*AIM OF THE TASK*
Pull out each line in the rows below that contains the string "skCircle". Case counts, so match capital and lowercase letters as given.

--- BEGIN SOURCE RECORDS ---

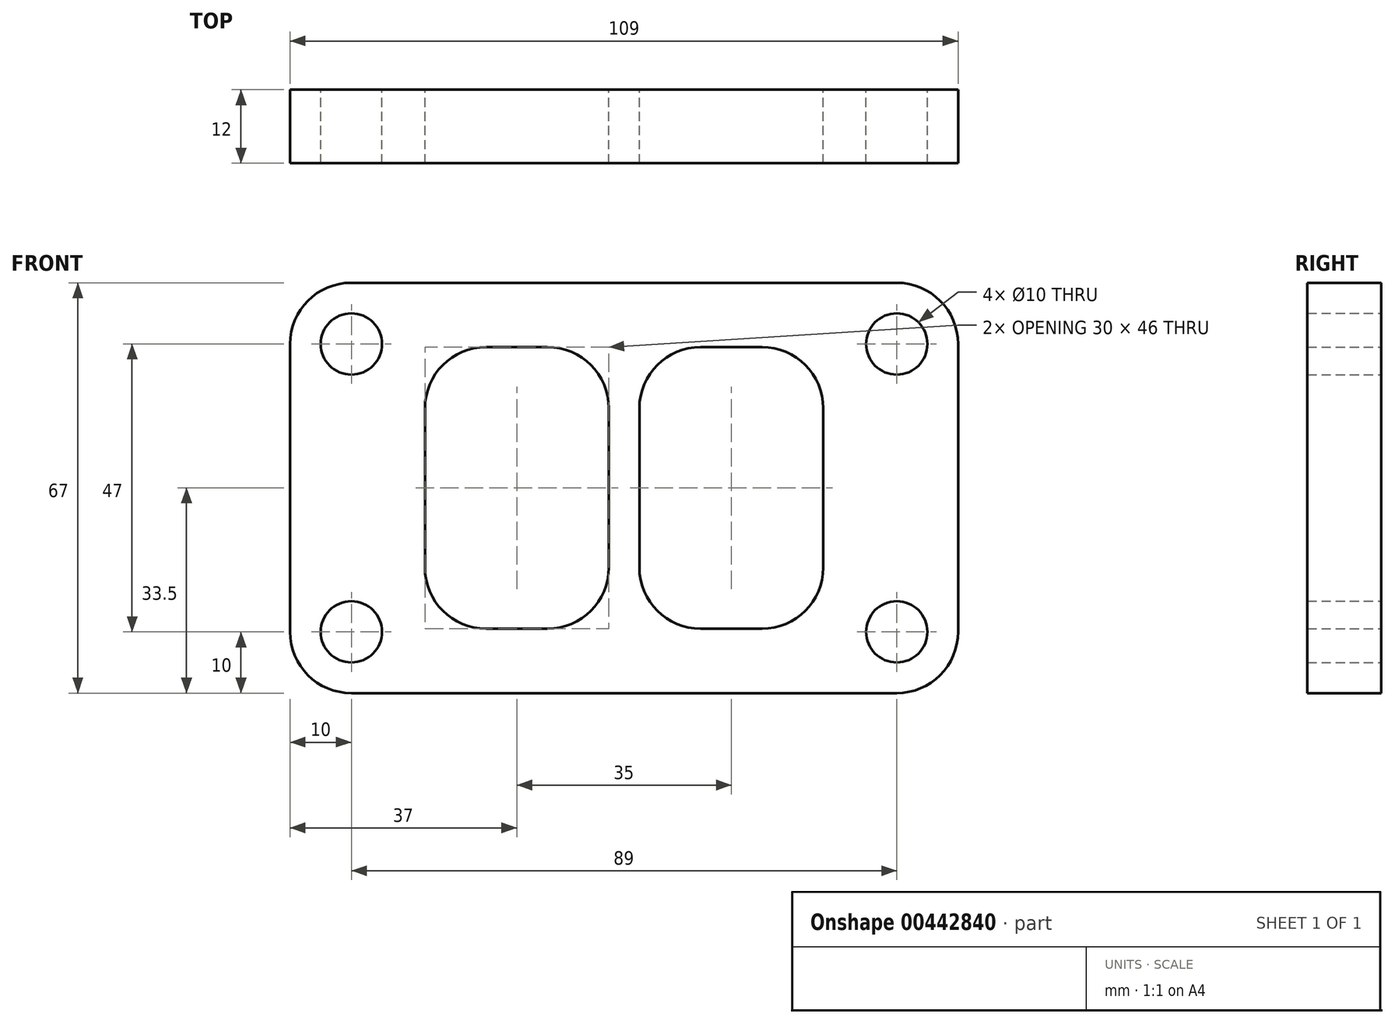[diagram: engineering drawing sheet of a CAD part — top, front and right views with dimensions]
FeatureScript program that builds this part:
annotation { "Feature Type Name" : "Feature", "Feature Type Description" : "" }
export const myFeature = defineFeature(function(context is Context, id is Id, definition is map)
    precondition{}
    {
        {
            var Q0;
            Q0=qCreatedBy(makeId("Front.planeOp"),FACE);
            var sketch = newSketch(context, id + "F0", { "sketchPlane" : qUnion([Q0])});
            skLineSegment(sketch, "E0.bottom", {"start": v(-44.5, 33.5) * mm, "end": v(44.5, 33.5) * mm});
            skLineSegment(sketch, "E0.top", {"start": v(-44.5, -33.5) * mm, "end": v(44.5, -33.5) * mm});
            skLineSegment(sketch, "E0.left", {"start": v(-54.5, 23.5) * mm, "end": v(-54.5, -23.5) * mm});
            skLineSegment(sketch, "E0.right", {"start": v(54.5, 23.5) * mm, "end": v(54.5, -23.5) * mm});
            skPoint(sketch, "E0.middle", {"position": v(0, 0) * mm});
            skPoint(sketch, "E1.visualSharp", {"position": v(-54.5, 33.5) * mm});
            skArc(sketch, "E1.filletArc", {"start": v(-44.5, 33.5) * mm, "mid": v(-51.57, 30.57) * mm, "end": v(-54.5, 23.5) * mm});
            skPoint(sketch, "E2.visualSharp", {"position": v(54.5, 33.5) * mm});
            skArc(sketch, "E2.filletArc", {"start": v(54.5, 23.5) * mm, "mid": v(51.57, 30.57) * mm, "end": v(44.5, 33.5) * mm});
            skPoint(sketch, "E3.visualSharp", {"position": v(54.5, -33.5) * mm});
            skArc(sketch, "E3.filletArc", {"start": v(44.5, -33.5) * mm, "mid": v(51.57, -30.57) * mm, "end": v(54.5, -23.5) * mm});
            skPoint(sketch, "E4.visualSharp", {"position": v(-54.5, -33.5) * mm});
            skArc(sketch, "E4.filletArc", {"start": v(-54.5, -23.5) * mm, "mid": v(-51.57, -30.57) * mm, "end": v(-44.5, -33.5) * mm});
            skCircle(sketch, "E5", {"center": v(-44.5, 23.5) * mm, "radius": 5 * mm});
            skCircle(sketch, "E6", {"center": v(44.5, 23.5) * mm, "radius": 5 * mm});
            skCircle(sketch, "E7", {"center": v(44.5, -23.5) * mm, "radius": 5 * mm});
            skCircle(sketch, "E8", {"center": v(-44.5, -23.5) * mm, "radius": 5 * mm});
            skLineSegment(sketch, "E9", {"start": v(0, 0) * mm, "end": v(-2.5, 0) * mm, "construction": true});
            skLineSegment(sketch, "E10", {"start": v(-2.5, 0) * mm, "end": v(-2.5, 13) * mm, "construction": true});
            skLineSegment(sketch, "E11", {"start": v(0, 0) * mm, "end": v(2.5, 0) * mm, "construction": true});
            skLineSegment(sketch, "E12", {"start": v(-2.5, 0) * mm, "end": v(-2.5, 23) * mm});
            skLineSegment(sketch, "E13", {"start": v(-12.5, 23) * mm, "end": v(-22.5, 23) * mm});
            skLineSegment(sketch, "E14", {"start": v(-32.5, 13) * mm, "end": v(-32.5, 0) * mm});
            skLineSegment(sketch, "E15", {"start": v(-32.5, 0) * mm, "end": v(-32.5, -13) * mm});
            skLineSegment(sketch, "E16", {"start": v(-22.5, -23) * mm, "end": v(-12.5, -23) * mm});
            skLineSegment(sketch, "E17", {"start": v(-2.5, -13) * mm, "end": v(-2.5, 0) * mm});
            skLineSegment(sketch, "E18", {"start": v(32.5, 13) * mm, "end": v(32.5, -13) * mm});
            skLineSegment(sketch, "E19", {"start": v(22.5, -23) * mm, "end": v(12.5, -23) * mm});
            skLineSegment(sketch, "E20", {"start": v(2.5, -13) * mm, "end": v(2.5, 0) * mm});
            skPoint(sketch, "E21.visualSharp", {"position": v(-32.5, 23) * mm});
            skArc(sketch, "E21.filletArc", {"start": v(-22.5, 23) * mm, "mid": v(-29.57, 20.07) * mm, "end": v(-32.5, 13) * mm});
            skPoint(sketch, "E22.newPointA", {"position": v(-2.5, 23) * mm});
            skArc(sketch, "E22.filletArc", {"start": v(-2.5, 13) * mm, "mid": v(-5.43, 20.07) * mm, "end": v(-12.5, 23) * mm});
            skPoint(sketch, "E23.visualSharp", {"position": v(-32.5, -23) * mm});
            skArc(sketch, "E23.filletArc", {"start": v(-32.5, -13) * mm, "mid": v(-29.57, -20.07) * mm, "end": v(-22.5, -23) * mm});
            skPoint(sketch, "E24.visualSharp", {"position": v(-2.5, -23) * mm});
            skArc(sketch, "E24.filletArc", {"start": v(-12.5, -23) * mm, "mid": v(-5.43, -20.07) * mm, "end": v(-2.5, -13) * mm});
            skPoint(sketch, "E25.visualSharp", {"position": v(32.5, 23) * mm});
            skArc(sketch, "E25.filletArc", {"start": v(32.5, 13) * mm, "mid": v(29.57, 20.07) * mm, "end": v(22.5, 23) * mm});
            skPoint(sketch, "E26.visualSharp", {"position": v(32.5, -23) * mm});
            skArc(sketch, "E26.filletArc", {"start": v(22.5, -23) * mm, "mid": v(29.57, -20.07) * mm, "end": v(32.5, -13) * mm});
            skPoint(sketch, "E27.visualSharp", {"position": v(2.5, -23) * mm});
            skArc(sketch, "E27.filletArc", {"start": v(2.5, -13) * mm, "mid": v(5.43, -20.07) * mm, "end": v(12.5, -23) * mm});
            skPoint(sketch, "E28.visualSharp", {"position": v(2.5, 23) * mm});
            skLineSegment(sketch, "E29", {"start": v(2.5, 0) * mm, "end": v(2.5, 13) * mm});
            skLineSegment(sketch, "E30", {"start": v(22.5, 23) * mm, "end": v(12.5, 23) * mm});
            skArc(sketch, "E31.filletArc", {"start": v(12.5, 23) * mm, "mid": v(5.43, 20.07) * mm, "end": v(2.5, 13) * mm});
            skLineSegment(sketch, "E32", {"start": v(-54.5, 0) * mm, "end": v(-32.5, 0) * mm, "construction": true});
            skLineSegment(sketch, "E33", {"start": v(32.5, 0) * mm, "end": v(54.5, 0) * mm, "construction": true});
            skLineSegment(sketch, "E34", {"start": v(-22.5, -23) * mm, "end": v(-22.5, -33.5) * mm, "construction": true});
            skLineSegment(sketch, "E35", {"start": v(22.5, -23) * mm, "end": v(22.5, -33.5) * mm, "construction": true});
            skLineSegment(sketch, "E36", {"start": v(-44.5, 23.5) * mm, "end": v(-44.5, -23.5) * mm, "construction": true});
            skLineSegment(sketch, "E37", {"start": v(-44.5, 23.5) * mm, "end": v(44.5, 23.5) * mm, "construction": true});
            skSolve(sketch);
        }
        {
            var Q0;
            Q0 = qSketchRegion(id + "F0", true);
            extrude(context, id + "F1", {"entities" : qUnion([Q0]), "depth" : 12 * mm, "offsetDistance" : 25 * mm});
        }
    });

--- END SOURCE RECORDS ---
--- BEGIN SOURCE RECORDS ---

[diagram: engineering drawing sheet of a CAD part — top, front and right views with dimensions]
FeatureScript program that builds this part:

--- END SOURCE RECORDS ---

*EXERCISE RESPONSE*
            skCircle(sketch, "E5", {"center": v(-44.5, 23.5) * mm, "radius": 5 * mm});
            skCircle(sketch, "E6", {"center": v(44.5, 23.5) * mm, "radius": 5 * mm});
            skCircle(sketch, "E7", {"center": v(44.5, -23.5) * mm, "radius": 5 * mm});
            skCircle(sketch, "E8", {"center": v(-44.5, -23.5) * mm, "radius": 5 * mm});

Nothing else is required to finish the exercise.